Рассмотрим, наконец, гнездовой паразитизм, представляющий собой несомненную «стратегию обмана», реализацию одного из модусов лжи, а именно – подлога. Ближайшей и самой известной «обманщицей» является кукушка. Что же она, так сказать, с этого имеет? Вот что пишет Ю. В. Чайковский: «Всем известно, что обыкновенная кукушка – гнездовой паразит, т. е. откладывает яйца в чужие гнезда. Поскольку она – одна из самых обычных птиц, её отличительные черты принято считать полезными, т. е. результатом приспособления. Но к чему она приспособилась? По сравнению с обычными птицами её существование выглядит резким дискомфортом: кукушонок в чужом гнезде до предела напрягает силы, выбрасывая хозяйских птенцов, отчего нередко сам гибнет, кукушка вынуждена откладывать в 2–3 раза больше яиц, чем другие – и это несмотря на то, что она имеет неограниченный пищевой ресурс (волосатые гусеницы, которых избегает большинство птиц). Разумеется, это возможно только в силу большой экологической прочности данного вида – кукушка неприхотлива к пище и к климату, не имеет серьезных врагов и селится всюду».[12]

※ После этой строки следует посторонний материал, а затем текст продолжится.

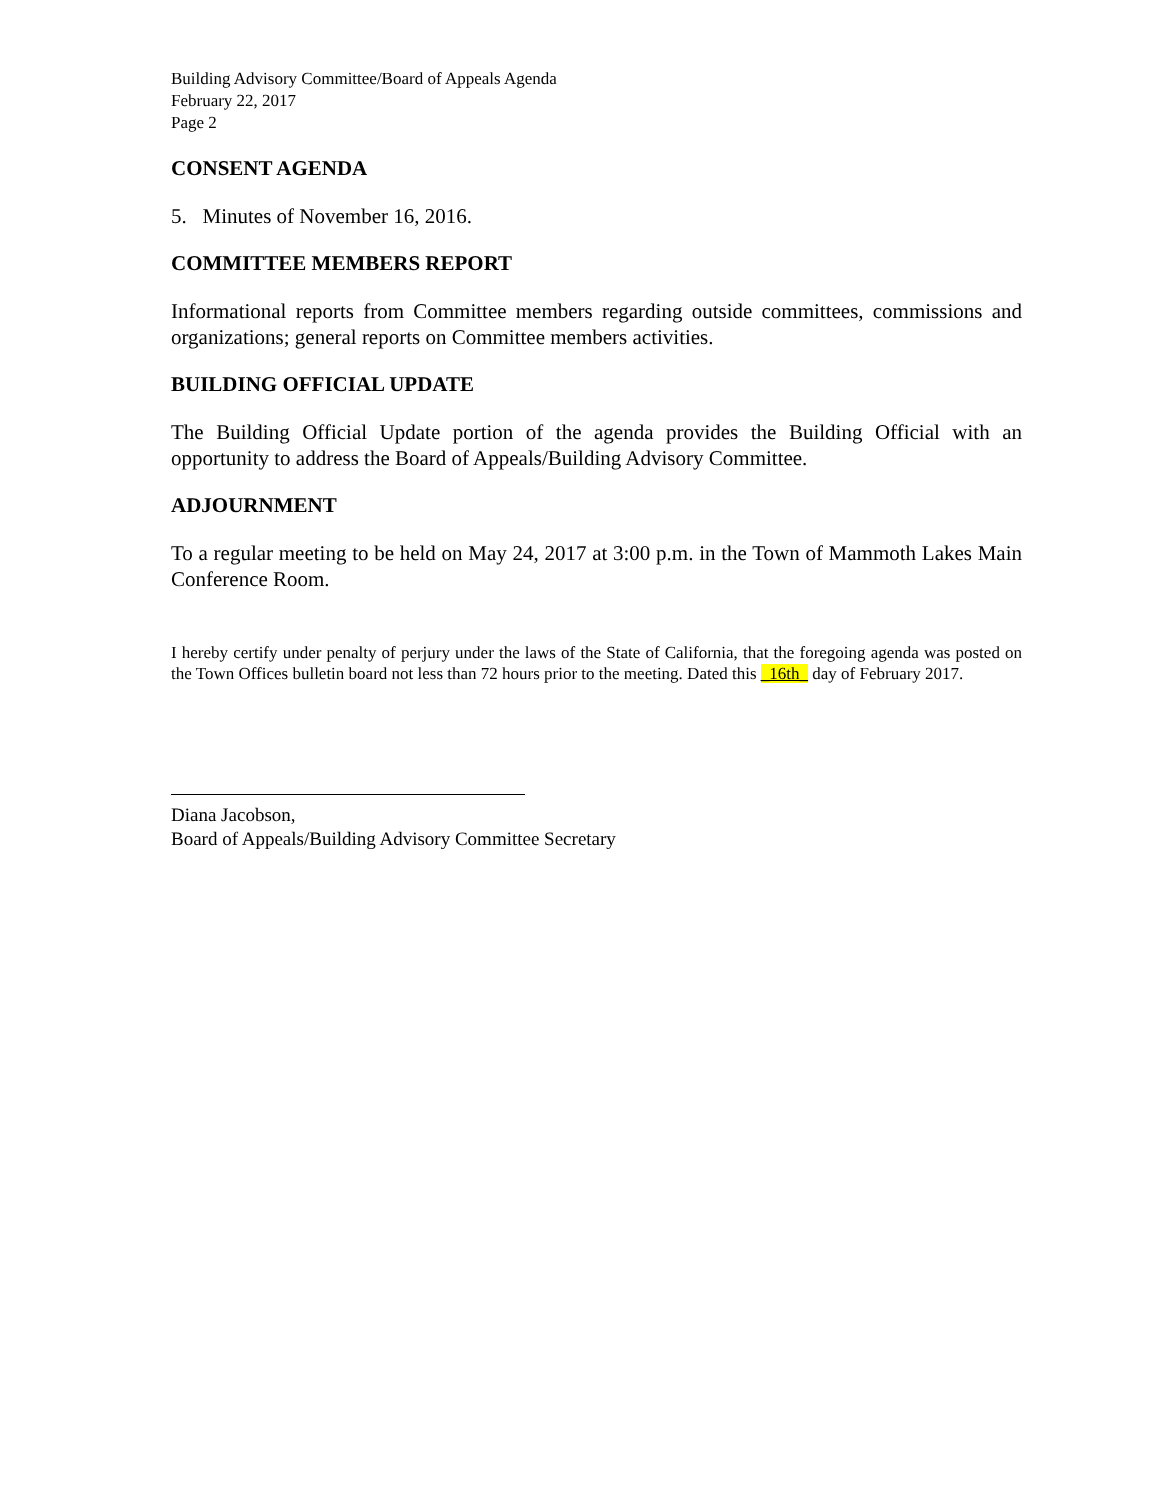Building Advisory Committee/Board of Appeals Agenda
February 22, 2017
Page 2
CONSENT AGENDA
5. Minutes of November 16, 2016.
COMMITTEE MEMBERS REPORT
Informational reports from Committee members regarding outside committees, commissions and organizations; general reports on Committee members activities.
BUILDING OFFICIAL UPDATE
The Building Official Update portion of the agenda provides the Building Official with an opportunity to address the Board of Appeals/Building Advisory Committee.
ADJOURNMENT
To a regular meeting to be held on May 24, 2017 at 3:00 p.m. in the Town of Mammoth Lakes Main Conference Room.
I hereby certify under penalty of perjury under the laws of the State of California, that the foregoing agenda was posted on the Town Offices bulletin board not less than 72 hours prior to the meeting. Dated this _16th_ day of February 2017.
Diana Jacobson,
Board of Appeals/Building Advisory Committee Secretary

Как видим, «преимущества», извлекаемые кукушкой из своей «стратегии», более чем сомнительны. Зато неожиданно интересные результаты обнаружились в эксперименте, проведённом Альваресом, Армасом де Рейном и Сегуром. Они подсадили птенца ласточки в гнездо сороки, где уже находилась кладка яиц. Яйца оказались выброшенными из гнезда. Птенец ласточки, подобно кукушонку, выталкивал из гнезда яйцо за яйцом! Р. Докинз по этому поводу замечает: «Может ли такое поведение представлять собой антикукушечную адаптацию? Благоприятствовал ли естественный отбор сохранению гена в генетическом пуле ласточки, вызывающего борьбу с кукушкой её же оружием? Установлено, во всяком случае, что кукушка не подбрасывает свои яйца ласточкам».[13]
По сути дела, экспериментаторам удалось обнаружить ещё одно «противообманное устройство» – факт огромной важности. Кукушка подкладывает своё яйцо в уже наличную кладку яиц. Единственный способ избежать обмана – вылупившиеся первыми птенцы должны вытолкнуть яйцо из гнезда… Этот инстинкт оказался настолько важен, что продолжает сохраняться у видов, которые последнюю сотню тысяч поколений никто не эксплуатирует. Неслучайно, гнездовой паразитизм кукушки носит весьма избирательный характер. Возможно, когда-то волна фальсификации прокатилась через отряд пернатых, вызвав катаклизм, угроза повторения которого и сегодня является слишком страшной.